TL;DR Summary: Reference request

Hello!

Reading the book "Differential geometry of Singular Spaces and Reduction of symmetry" by J. Sniatycki https://www.cambridge.org/core/book...-of-symmetry/7D73498C35A5975594605428DA8F9267
I found that not every definition and statement is clear to me and alternative source of information is highly desirable. Can someone provide additional reference to this subject? Many thanks in advance

1. What is differential geometry of singular spaces?

Differential geometry of singular spaces is a branch of mathematics that studies the properties of geometric objects, such as curves and surfaces, that have singular points or regions where the usual rules of calculus do not apply. It combines techniques from differential geometry, topology, and algebraic geometry to understand the behavior of these spaces.

2. What are singular points in a geometric object?

Singular points in a geometric object are points where the object fails to be smooth or differentiable. This can happen when the tangent space is not well-defined, or when the curvature becomes infinite. These points are important to study because they can reveal interesting information about the geometry of the object.

3. What are some applications of differential geometry of singular spaces?

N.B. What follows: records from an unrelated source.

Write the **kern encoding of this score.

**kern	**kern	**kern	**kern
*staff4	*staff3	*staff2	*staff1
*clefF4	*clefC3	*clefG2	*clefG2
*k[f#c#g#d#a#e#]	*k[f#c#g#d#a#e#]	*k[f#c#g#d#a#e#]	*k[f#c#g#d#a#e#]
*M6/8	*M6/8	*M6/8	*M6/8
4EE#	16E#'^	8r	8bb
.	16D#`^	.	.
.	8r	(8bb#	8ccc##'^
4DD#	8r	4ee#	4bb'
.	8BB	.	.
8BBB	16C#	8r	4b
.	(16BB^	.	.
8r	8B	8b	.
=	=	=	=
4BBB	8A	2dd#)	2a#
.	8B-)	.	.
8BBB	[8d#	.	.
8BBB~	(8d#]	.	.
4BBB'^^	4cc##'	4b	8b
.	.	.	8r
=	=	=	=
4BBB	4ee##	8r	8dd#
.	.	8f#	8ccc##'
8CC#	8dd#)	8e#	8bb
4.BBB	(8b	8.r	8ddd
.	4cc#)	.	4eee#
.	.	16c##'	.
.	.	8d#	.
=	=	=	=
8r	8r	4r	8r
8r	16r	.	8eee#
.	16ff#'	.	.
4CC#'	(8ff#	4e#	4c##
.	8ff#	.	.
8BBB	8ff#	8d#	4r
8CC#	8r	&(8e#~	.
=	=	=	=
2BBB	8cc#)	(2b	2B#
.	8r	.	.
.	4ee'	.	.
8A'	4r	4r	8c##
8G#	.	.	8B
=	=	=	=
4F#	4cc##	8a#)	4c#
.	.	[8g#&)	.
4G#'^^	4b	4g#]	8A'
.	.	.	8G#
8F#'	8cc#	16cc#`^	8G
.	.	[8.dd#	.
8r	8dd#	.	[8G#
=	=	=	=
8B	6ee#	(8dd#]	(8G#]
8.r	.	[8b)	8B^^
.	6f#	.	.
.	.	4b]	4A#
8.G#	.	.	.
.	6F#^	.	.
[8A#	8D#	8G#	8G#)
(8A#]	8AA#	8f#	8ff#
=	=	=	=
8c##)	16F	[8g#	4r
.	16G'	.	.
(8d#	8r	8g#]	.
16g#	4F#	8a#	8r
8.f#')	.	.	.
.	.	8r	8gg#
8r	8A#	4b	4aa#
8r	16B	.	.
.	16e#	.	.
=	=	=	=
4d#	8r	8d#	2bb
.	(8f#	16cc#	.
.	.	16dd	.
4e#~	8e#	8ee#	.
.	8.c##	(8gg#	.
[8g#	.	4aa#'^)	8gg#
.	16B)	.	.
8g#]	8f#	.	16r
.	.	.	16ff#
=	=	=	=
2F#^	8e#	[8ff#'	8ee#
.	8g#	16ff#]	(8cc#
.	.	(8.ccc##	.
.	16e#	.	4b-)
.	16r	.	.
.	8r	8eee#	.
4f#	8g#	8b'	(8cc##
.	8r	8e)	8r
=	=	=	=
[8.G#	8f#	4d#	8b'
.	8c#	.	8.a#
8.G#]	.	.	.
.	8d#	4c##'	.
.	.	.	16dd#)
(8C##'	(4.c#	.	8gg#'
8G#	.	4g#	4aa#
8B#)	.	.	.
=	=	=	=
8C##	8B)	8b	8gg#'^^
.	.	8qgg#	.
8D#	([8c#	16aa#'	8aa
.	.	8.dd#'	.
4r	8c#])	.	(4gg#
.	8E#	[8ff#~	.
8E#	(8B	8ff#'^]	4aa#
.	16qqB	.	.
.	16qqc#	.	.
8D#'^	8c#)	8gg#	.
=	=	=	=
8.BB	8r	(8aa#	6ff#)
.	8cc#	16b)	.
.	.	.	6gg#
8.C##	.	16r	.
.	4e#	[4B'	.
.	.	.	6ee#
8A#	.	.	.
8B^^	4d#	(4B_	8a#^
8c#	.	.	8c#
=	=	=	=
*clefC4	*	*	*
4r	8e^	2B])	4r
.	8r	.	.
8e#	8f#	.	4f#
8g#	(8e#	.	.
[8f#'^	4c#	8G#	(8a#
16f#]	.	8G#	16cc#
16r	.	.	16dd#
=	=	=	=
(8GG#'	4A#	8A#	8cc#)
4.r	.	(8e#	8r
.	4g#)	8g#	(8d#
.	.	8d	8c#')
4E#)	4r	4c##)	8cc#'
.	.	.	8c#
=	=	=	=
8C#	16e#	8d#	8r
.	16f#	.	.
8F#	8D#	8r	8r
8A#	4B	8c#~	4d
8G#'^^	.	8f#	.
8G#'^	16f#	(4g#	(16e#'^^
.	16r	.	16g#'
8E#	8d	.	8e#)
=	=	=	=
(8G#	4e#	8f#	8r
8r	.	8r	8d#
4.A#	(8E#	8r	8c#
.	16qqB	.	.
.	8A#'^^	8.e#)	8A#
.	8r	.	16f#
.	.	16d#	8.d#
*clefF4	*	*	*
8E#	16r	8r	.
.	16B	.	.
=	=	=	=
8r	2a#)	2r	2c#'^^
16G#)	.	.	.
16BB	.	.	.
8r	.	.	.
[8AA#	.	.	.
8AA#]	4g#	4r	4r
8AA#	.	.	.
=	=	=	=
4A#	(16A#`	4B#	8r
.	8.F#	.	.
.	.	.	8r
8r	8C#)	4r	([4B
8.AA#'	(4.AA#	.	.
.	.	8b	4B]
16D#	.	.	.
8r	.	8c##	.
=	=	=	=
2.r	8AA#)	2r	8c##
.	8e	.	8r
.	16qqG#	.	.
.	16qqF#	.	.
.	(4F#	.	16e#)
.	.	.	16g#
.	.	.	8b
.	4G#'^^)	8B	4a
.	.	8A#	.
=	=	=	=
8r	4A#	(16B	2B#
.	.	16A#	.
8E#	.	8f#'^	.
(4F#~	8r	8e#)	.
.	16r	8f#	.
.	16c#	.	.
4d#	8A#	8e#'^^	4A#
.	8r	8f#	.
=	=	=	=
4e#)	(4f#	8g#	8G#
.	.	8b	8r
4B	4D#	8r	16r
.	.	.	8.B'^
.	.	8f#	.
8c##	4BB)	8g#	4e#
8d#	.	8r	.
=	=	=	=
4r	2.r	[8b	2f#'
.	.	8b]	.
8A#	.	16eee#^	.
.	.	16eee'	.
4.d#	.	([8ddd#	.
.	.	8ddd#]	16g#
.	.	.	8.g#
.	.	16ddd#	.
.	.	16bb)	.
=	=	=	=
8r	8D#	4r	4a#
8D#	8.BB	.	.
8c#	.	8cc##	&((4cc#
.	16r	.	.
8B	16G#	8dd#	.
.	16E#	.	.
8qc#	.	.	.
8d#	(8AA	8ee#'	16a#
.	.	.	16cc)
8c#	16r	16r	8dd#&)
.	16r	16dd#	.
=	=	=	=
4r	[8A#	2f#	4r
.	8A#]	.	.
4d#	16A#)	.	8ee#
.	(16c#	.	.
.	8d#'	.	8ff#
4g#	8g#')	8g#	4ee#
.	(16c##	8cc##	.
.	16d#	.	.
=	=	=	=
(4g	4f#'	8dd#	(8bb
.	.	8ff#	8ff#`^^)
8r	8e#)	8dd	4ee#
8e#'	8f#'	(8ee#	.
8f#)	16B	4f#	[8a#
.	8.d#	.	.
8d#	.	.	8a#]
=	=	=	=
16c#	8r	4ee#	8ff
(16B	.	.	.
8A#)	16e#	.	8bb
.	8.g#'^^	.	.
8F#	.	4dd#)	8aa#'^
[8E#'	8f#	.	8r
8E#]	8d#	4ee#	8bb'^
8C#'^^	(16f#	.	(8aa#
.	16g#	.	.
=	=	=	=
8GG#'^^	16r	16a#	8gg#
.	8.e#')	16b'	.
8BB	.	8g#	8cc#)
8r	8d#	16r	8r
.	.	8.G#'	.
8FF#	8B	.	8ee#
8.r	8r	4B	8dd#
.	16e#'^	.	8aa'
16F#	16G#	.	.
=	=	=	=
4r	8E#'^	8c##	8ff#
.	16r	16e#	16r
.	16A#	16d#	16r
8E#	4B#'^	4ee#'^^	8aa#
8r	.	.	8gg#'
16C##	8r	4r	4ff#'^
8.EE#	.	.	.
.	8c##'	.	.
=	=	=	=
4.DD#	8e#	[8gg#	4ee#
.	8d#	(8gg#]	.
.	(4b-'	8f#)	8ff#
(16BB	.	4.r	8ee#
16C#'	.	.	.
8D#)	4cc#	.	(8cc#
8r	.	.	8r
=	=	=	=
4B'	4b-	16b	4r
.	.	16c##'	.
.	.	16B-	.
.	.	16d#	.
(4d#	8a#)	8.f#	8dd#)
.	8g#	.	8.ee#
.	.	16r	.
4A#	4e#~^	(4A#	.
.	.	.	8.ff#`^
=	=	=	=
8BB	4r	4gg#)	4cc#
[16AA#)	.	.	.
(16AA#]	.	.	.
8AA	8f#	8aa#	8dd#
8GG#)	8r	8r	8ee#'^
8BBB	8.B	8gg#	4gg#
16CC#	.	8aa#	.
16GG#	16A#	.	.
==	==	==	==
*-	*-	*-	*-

Differential geometry of singular spaces has many applications in various fields, including physics, engineering, and computer graphics. It is used to model and analyze complex surfaces and shapes, such as those found in nature or in man-made structures. It also has applications in the study of phase transitions and critical phenomena in statistical mechanics.

4. How is differential geometry of singular spaces related to algebraic geometry?

Differential geometry of singular spaces and algebraic geometry are closely related fields, as they both study geometric objects using algebraic techniques. In particular, algebraic geometry provides powerful tools for studying singularities in geometric objects, and many results in differential geometry of singular spaces have been obtained using algebraic methods.

5. What are some open problems in differential geometry of singular spaces?

There are many open problems in differential geometry of singular spaces, as it is a rapidly growing field with many challenging questions. Some current research topics include the classification of singularities, the study of moduli spaces of singular spaces, and the development of new techniques for understanding the geometry of these spaces. Additionally, there are many connections to other areas of mathematics, such as symplectic geometry and representation theory, that are still being explored.